Let's try a thought experiment on time travel.

It is a grey and cloudy day. From an upstairs window of her house Alice sees a large, grassy field. Yesterday she saw a woman in a red dress walk through the grass towards the centre of the field. There were no animals or other people in the field - only the woman in the red dress. She carried a brown cotton bag. She stopped in the middle of the field, took a baguette from her bag and dropped it on the grass. Then she walked away without looking back.

Today Alice notices that the baguette had gone. Presumably the birds ate it.

But what really happened to it? Can we go back in time to see if it was eaten by birds? The fate of the bread was not recorded, but there are a few clues and we could make some obvious assumptions. Maybe the baguette was eaten by birds, but for all we know a man in blue shorts cycled across the field on a penny-farthing and picked it up. Or perhaps a fox ran off with it.

Where is the information we need to reconstruct this missing piece of history? Does the information exist somewhere in the present configuration of the universe? It was a cloudy day, so there are no hypothetical images of the field whizzing up into space at the speed of light like the frames of a movie film. 

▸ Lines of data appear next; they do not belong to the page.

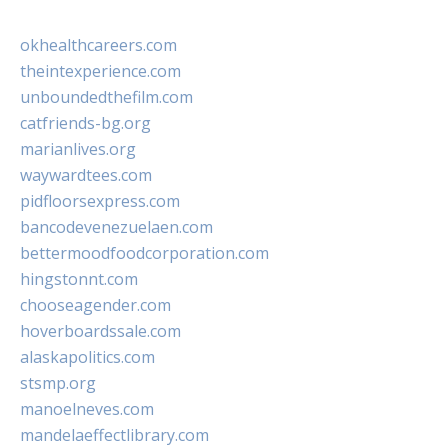
okhealthcareers.com
theintexperience.com
unboundedthefilm.com
catfriends-bg.org
marianlives.org
waywardtees.com
pidfloorsexpress.com
bancodevenezuelaen.com
bettermoodfoodcorporation.com
hingstonnt.com
chooseagender.com
hoverboardssale.com
alaskapolitics.com
stsmp.org
manoelneves.com
mandelaeffectlibrary.com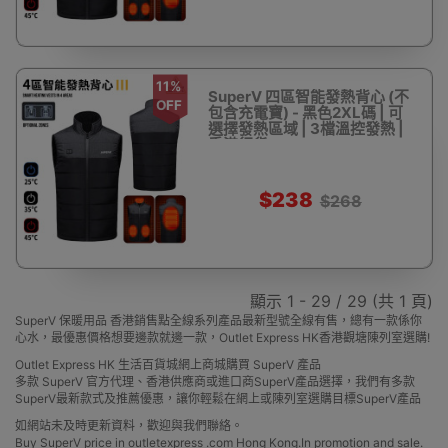
11%
SuperV 四區智能發熱背心 (不
OFF
包含充電寶) - 黑色2XL碼 | 可
選擇發熱區域 | 3檔溫控發熱 |
香港行貨
$238
$268
顯示 1 - 29 / 29 (共 1 頁)
SuperV 保暖用品 香港銷售點全線系列產品最新型號全線有售，總有一款係你
心水，最優惠價格想要邊款就邊一款，Outlet Express HK香港觀塘陳列室選購!
Outlet Express HK 生活百貨城網上商城購買 SuperV 產品
多款 SuperV 官方代理、香港供應商或進口商SuperV產品選擇，我們有多款
SuperV最新款式及推薦優惠，讓你輕鬆在網上或陳列室選購目標SuperV產品
如網站未及時更新資料，歡迎與我們聯絡。
Buy SuperV price in outletexpress .com Hong Kong.In promotion and sale.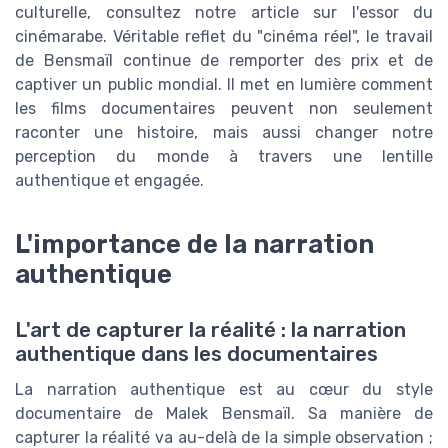
culturelle, consultez notre article sur l'essor du
cinémarabe. Véritable reflet du "cinéma réel", le travail
de Bensmaïl continue de remporter des prix et de
captiver un public mondial. Il met en lumière comment
les films documentaires peuvent non seulement
raconter une histoire, mais aussi changer notre
perception du monde à travers une lentille
authentique et engagée.
L'importance de la narration
authentique
L'art de capturer la réalité : la narration
authentique dans les documentaires
La narration authentique est au cœur du style
documentaire de Malek Bensmaïl. Sa manière de
capturer la réalité va au-delà de la simple observation ;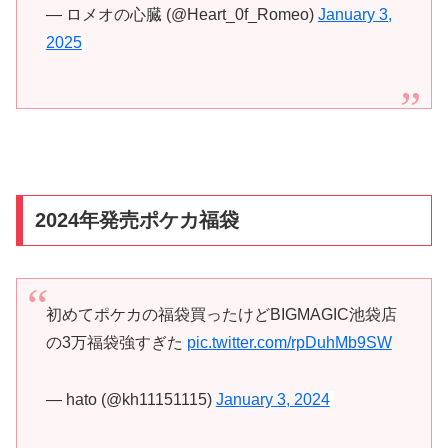
— ロメオの心臓 (@Heart_0f_Romeo)
January 3,
2025
2024年発売ポケカ福袋
初めてポケカの福袋買ったけどBIGMAGIC池袋店
の3万福袋強すぎた
pic.twitter.com/rpDuhMb9SW
— hato (@kh11151115)
January 3, 2024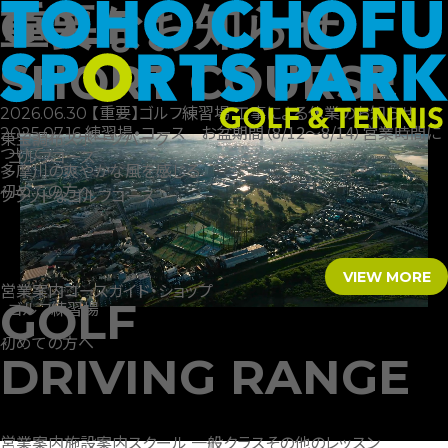
重要なお知らせ
GOLF
SHORT COURSE
【重要】ゴルフ練習場 工事による休業のお知らせ
2026.06.30
練習場・コース お盆期間（8/12～8/14）営業時間に
2025.07.16
東宝調布スポーツパーク
ついて
ゴルフコース
多摩川の爽やかな風を感じる
初めての方へ
フラットなゴルフコース
VIEW MORE
営業案内
コースガイド・ショップ
GOLF
ゴルフ練習場
初めての方へ
DRIVING RANGE
営業案内
施設案内
スクール 一般クラス
その他のレッスン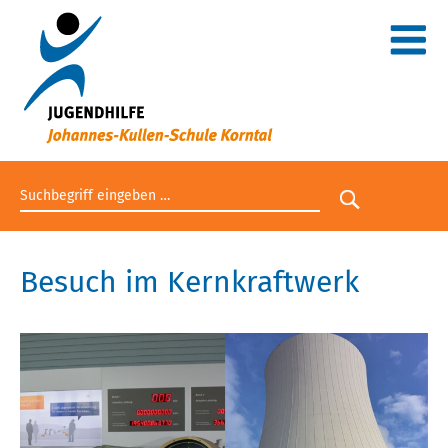
Suchbegriff eingeben
Suche star
Besuch im Kernkraftwerk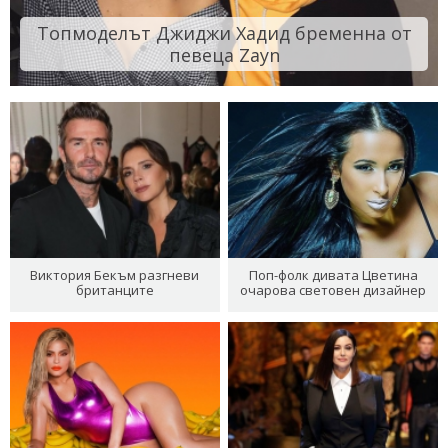
Топмоделът Джиджи Хадид бременна от
певеца Zayn
Виктория Бекъм разгневи
Поп-фолк дивата Цветина
британците
очарова световен дизайнер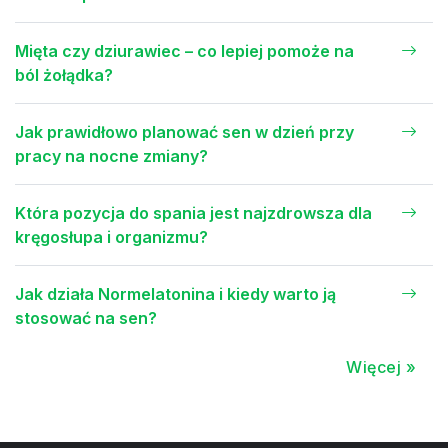
Mięta czy dziurawiec – co lepiej pomoże na
ból żołądka?
Jak prawidłowo planować sen w dzień przy
pracy na nocne zmiany?
Która pozycja do spania jest najzdrowsza dla
kręgosłupa i organizmu?
Jak działa Normelatonina i kiedy warto ją
stosować na sen?
Więcej »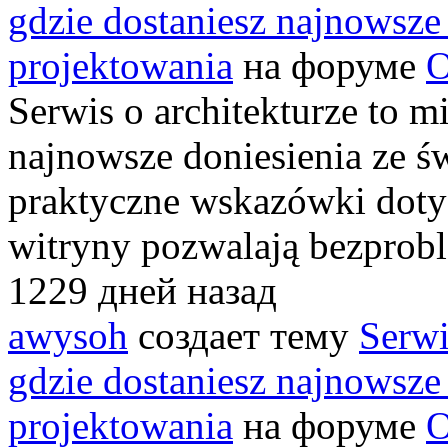
gdzie dostaniesz najnowsze 
projektowania
на форуме
О
Serwis o architekturze to mi
najnowsze doniesienia ze ś
praktyczne wskazówki dotyc
witryny pozwalają bezprob
1229 дней назад
awysoh
создает тему
Serwi
gdzie dostaniesz najnowsze 
projektowania
на форуме
О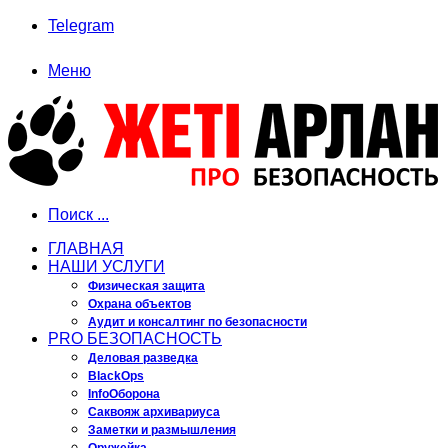
Telegram
Меню
Поиск ...
ГЛАВНАЯ
НАШИ УСЛУГИ
Физическая защита
Охрана объектов
Аудит и консалтинг по безопасности
PRO БЕЗОПАСНОСТЬ
Деловая разведка
BlackOps
InfoОборона
Саквояж архивариуса
Заметки и размышления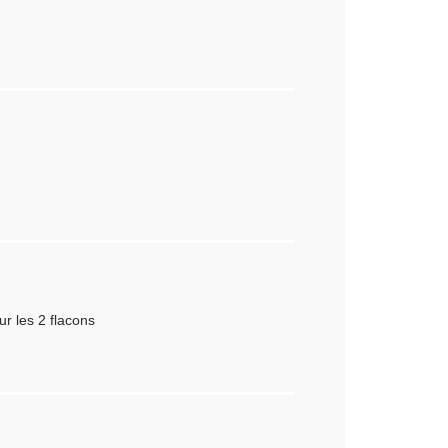
r les 2 flacons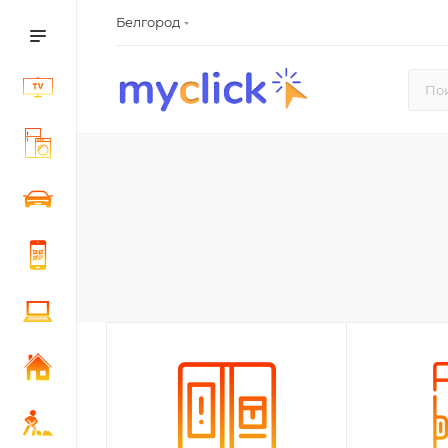
Белгород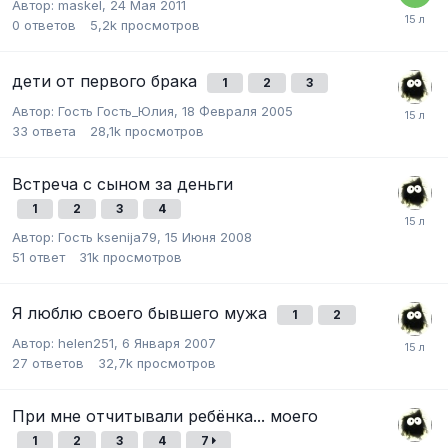
Автор:
maskel
,
24 Мая 2011
0
ответов
5,2k
просмотров
дети от первого брака
1
2
3
Автор:
Гость Гость_Юлия
,
18 Февраля 2005
33
ответа
28,1k
просмотров
Встреча с сыном за деньги
1
2
3
4
Автор:
Гость ksenija79
,
15 Июня 2008
51
ответ
31k
просмотров
Я люблю своего бывшего мужа
1
2
Автор:
helen251
,
6 Января 2007
27
ответов
32,7k
просмотров
При мне отчитывали ребёнка... моего
1
2
3
4
7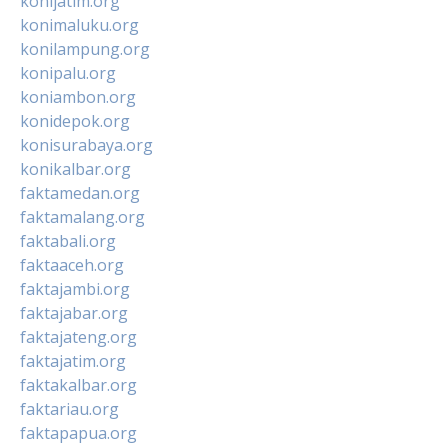
konijatim.org
konimaluku.org
konilampung.org
konipalu.org
koniambon.org
konidepok.org
konisurabaya.org
konikalbar.org
faktamedan.org
faktamalang.org
faktabali.org
faktaaceh.org
faktajambi.org
faktajabar.org
faktajateng.org
faktajatim.org
faktakalbar.org
faktariau.org
faktapapua.org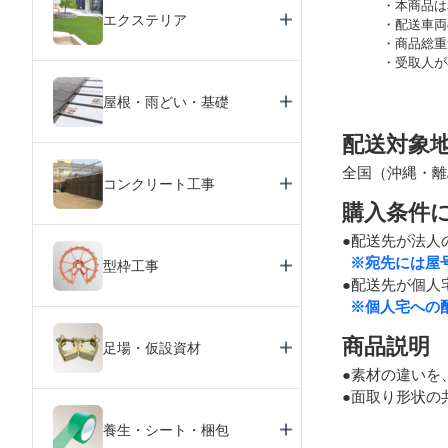
本商品は
エクステリア
配送車両
商品総重
受取人が
屋根・雨どい・基礎
配送対象
全国（沖縄・離
コンクリート工事
購入条件
●配送先が法人
※宛先には屋
型枠工事
●配送先が個人
※個人宅への
商品説明
足場・仮設資材
●素材の違いを
●面取り形状の
養生・シート・梱包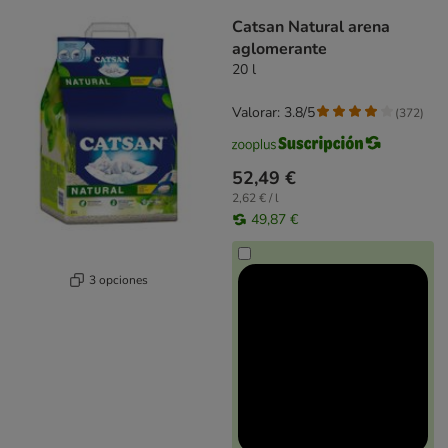
Catsan Natural arena
aglomerante
20 l
Valorar: 3.8/5
(
372
)
52,49 €
2,62 € / l
49,87 €
3 opciones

Does the information exist in that paradoxical place we call the past? Is that a meaningful place it could be? The most likely scenario is that birds pecked away at the baguette until it was all eaten - then they flew away and digested it. But this tiny slice of history has been misplaced because nobody saw it so nobody has first-hand knowledge of the fate of the vanished baguette. 

My personal philosophy leads me to say that the fate of the baguette is lost information which even in principle cannot be reconstituted. The baguette may have met a number of possible fates but possibilities are all they are. If birds ate it, then the baguette will have ended up in an avian digestive tract to be broken down into simpler molecules. Eventually it would emerge as new bird tissue, carbon dioxide and splodges of something else on the ground. 

There is no way to reconstruct the baguette via the tissues and digestive products of unidentified birds which may or may not have eaten it. Even in principle there is no way of distinguishing one excreted carbon dioxide molecule from another. It is not possible that those carbon dioxide molecules could carry with them for all time, their previous baguette-related identity. For me, the universe made an unrecorded change and the history of the grassy field has a baguette-shaped hole in it.

We can't travel back in time. The past has gone forever and information about it will become more and more incomplete. There is nothing to travel back to - the past has holes in it.


David Duff said...

A nice metaphor but where would we all be and what would pass for conversation if we couldn't argue about history?

Also, I'm not sure that you are right in suggesting that information about the past will become more and more incomplete given all this internet-thingie-stuff. 'Too much information' might actually be the future problem.

Demetrius said...

I wish I could go back to 1951.

A K Haart said...

DD - we'll always argue about history because it's incomplete.

D - I don't think I'd go back in case nothing changes.

rogerh said...

Allegedly it takes energy to create 'organisation' above and beyond the cooking of the baguette and said energy is liberated when a bird digests the baguette - in addition to the calories consumed.

But who is to say what represents 'organisation' - and if I 'disorganise' this computer do I get free electricity? Got to lie down now, my brain hurts.

Sam Vega said...

I think that in principle, the baguette could be tracked via a comparison of bird poo etc. with that of other birds. But it would need a colossal amount of knowledge and intellect, which might be why we invented God.

Generally, I find a state of mind in which I can remain equanimous over the fate of baguettes is preferable.

James Higham said...

It also comes down to priorities - how much do we need to reconstruct it?

A K Haart said...

rogerh - you get free electricity from wind if you disorganise your thinking(:

SV - I'm equanimous too, even though it's the first time I've ever used the word (:

JH - yuk (:

Chuckles said...

Nice pic AKH, I remember that issue...:)

A K Haart said...

C - the pic led to the post really, I just had to use it.